It was long, it was big, it was brassy: Gustav Mahler’s gargantuan Third Symphony conducted by Christoph Eschenbach at the Kennedy Center last night. The “symphony is the world” gushed Mahler, “it must embrace everything”. And his Third does seek to embrace everything – flowers and animals, day and night, sorrow and joy and, finally, love. Perhaps it would be unfair to call it a mixum-gatherum, but it is truly eclectic as well as epic, a challenging work to bring together as a whole, its tendencies decidedly fissiparous.
The first movement with its four main themes – a kind of chaotic primeval void out of which order is forged (after up to 40 minutes of intense effort) – is never comfortable – never for long, at any rate; great music with a definite schizophrenic personality disorder. The kaleidoscopic was handled quite well; Eschenbach is a conductor well-suited to musical caesuras and ruptures: he clearly enjoys cutting through lines of instrumentation, turning fiercely on another section, and punching out thrusts of sounds. Visually, we suffer from a habitual string-bias as regards the orchestra: they are always in our line of sight. And this symphony is all about the brass – well not quite all, but certainly to a large extent. Credit to Craig Mulcahy in particular for his trombone solos. The folksy theme, with its fair-ground hurdy-gurdy jingles, was, especially when it returned, rather glutinously paced; in fact maybe the whole needed to be more mouvementé. What I did like was the contrast in extremes of volume. On one (perhaps two occasions), the volume was shattering, to the point of discomfort. Some might have found it too much, too raw. I rather approved. Mahler should be discomforting, at least sometimes. I also liked how silence was respected, how the music started again and again from nothingness – sound rising up from the primeval void, as it were; this was nicely echoed in the finale.
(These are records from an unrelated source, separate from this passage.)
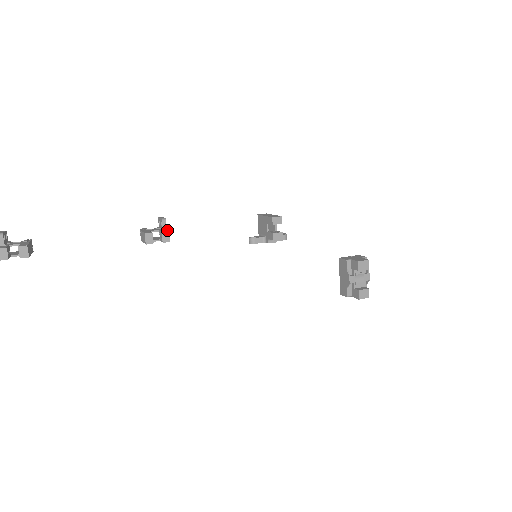
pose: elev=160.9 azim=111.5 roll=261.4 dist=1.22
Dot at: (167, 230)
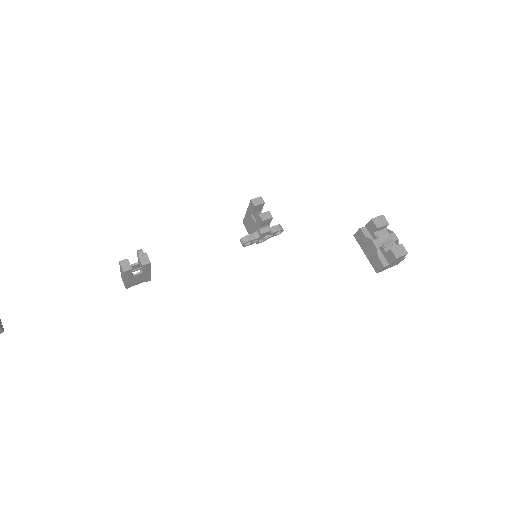
Dot at: (145, 255)
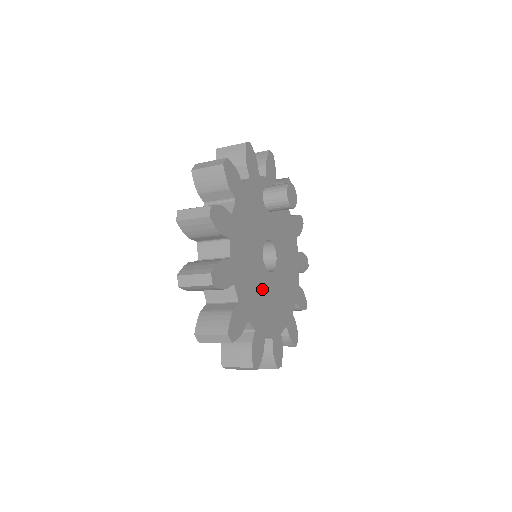
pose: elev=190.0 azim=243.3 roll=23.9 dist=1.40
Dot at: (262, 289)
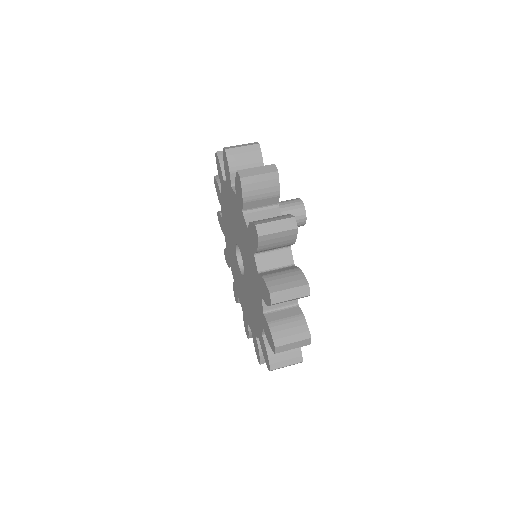
Dot at: occluded
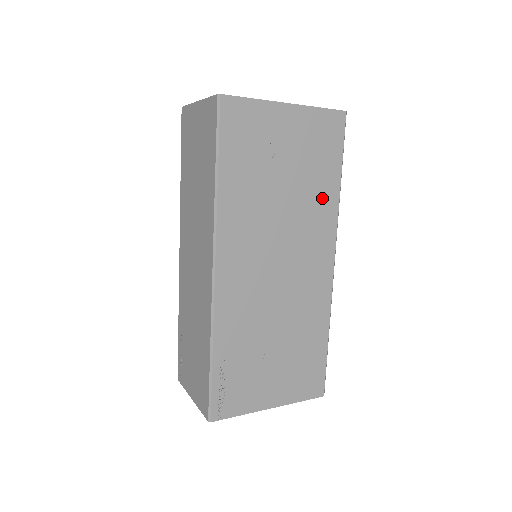
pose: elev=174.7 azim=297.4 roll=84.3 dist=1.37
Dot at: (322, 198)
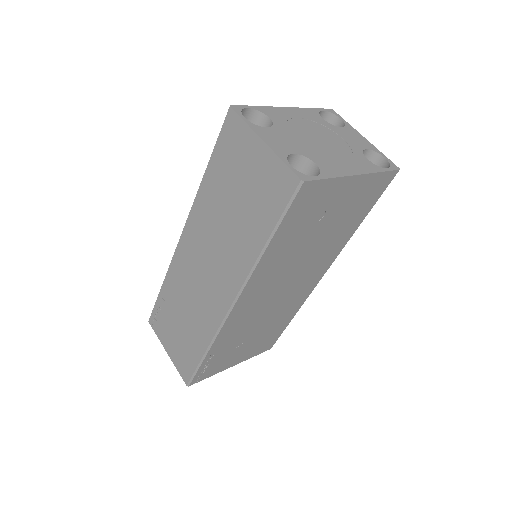
Dot at: (340, 238)
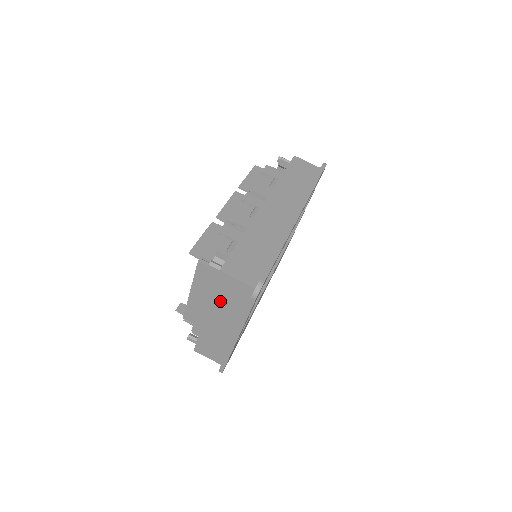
The second movement (“What the Flowers in the Meadow Tell Me”) which Mahler thought to be the “most carefree” music he had ever written, was a welcome relief from the largeness of sound, although the minuet could certainly have been more grazioso. The lyrical interjections of lush strings (no surprise that it was Mahler’s protégés who would go onto write those luxuriant scores for Hollywood films in the Golden Age; for us, they have that unmistakable resonance) were more assured in tone.